# Best Snowboard Bib



## kaipirinha81 (Jan 20, 2010)

What are your opinions regarding those two?

Lib-tech STRAIGHT SCIENCE BIB Vs Ak freebird Bib

Which one is best and what advantages and disadvantages each one?
Happy trails


----------



## stickz (Feb 6, 2013)

My bonafire bibs are so sick. 30k/30k make out of cotton. Not insulated but heavy material that keeps your core and legs really warm. They are thick like carhartts. I've never had to wear anything else on my legs in the pnw. A lot of the time The vents are fully open and they do have mesh which I like in pant vents. Also have cargo pockets which are large, waterproof and are at a perfect height where your not having to bend to get to them. They have a really nice boot hook that has never failed. Only problem is they run long and have a little tear from when I'm walking in them, but I'm having my dry cleaner take an inch or so out the length this year. Had them 3 seasons now and they look brand new. I do wash them with nikwax once a week along with my ak jacket. This keeps the pants and coat from getting dirty and me getting wet.
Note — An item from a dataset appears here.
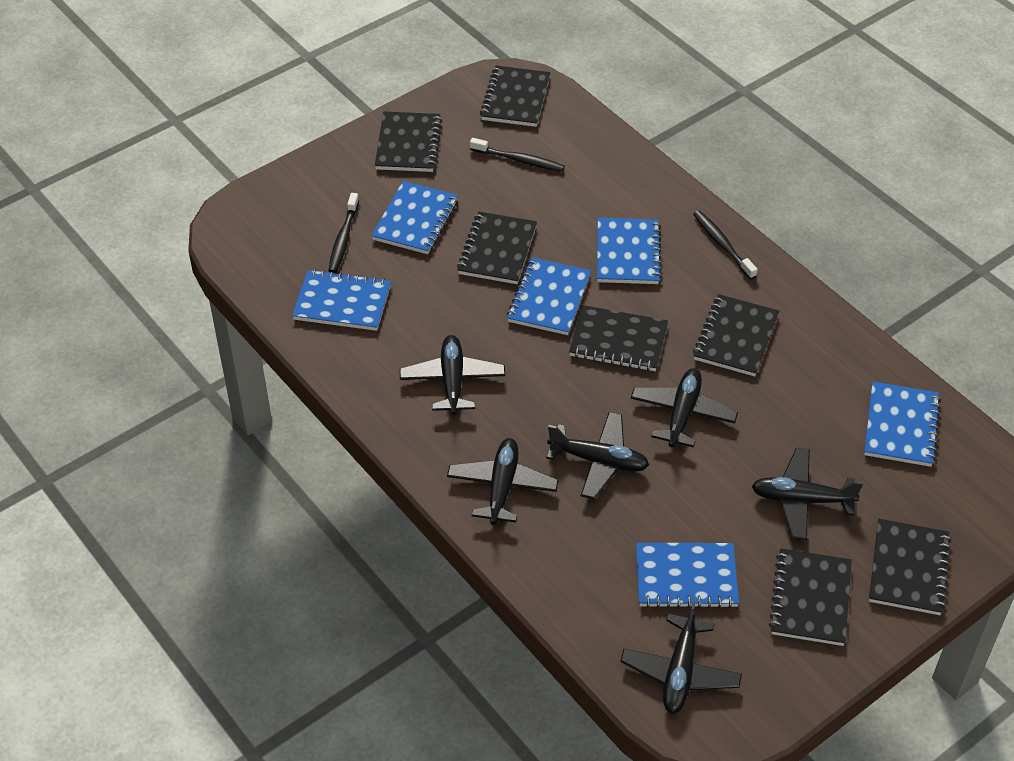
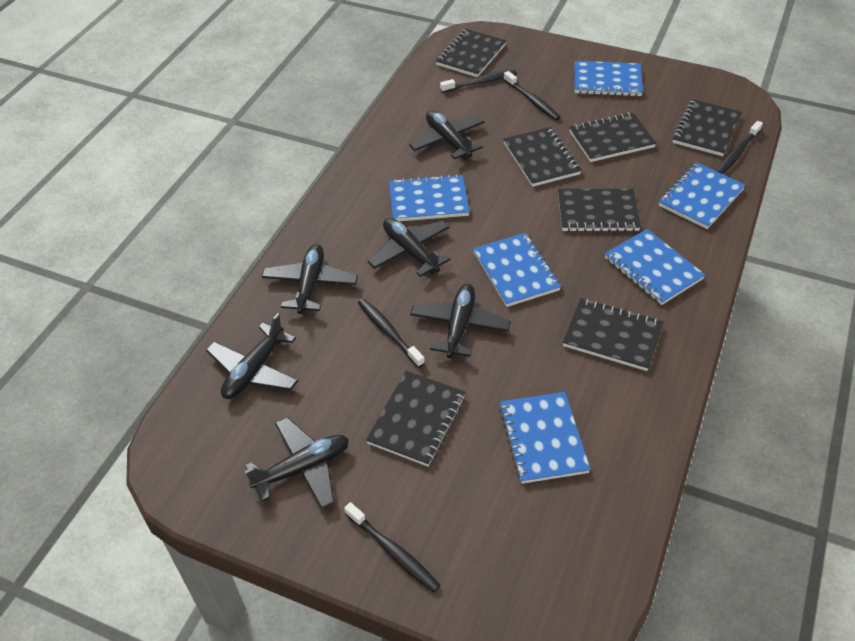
black toothbrush: [328,193,359,273] [470,138,565,172] [693,210,758,279] = 3 -> [344,502,440,593] [358,298,425,368] [440,69,517,93] [503,71,560,120] [716,121,763,174] = 5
I also love the pocket on the top of the bibs that covers your chest. It's perfect for cash or debit card and your key fab. And the best part is I got them on the cheap for $175 bucks on a end of the year sale. I've never been even damp in these even on the wettest days. I do have 2 button ak jackets and will never buy anything else. They are amazing. Breath great, look great, and are very tough jackets. I just picked up a 2015 with 60g of insulation for your core only and its hands down my favorite coat of all time. I'll be buying all bibs once I replace the bonafires. Burton goretex is imho the best value for your dollar. The new jacket has some sick powder cuffs that don't have a thumb hole(I hate them) which is my fav new feature of that jacket.


----------



## snowklinger (Aug 30, 2011)

Volcom GTX bib ftw.


----------



## txb0115 (Sep 20, 2015)

Burton Feebird... Better venting, better breathability ( no lining like Volcom ), easier to get into, and since its AK it has lifetime warranty.. 

Volcoms have just a shitty little 3-4 inch zipper on the side, it doesn't really help you to get in.. 

I've had both and while the Volcom bibs are not a bad product, the Burtons really are much better...


----------



## Neversummer85 (Oct 21, 2015)

I have a libtech wayne and a dakine beacon.... The libtech is insulated while the dakine is not. Both very nice 20k/20k but i personally like the feel of the libtech better. More loose natural board feel. The dakine feels more like a ski pant. I believe they can both be had in the $300 range unless you find some leftovers from last year.


----------



## Oldman (Mar 7, 2012)

On the right days, colder ones usually, I sport a pair of Flylow Baker bib pants. 20 / 20 with all the right features. Nice Cordura knee and cuff reinforcements, inside vent zips.

The only thing I wish they had is full length outside zips. The zips only go from waist to mid knee. All the way down to the cuff like on the Magnum BC pant would have been nice.

But for those days when I want a little more warmth front and back they do a great job. They also do a great job of preventing any pow from getting in.

Nothing beats warm and dry. :snowboard4:


----------



## Triple8Sol (Nov 24, 2008)

txb0115 said:


> Volcoms have just a shitty little 3-4 inch zipper on the side, it doesn't really help you to get in..


Agreed, terrible design. They fit fine once you squeeze in, but really awkward to get in/out of.

I ended up getting these Lib ones last year and love them. 45k/25k too.


----------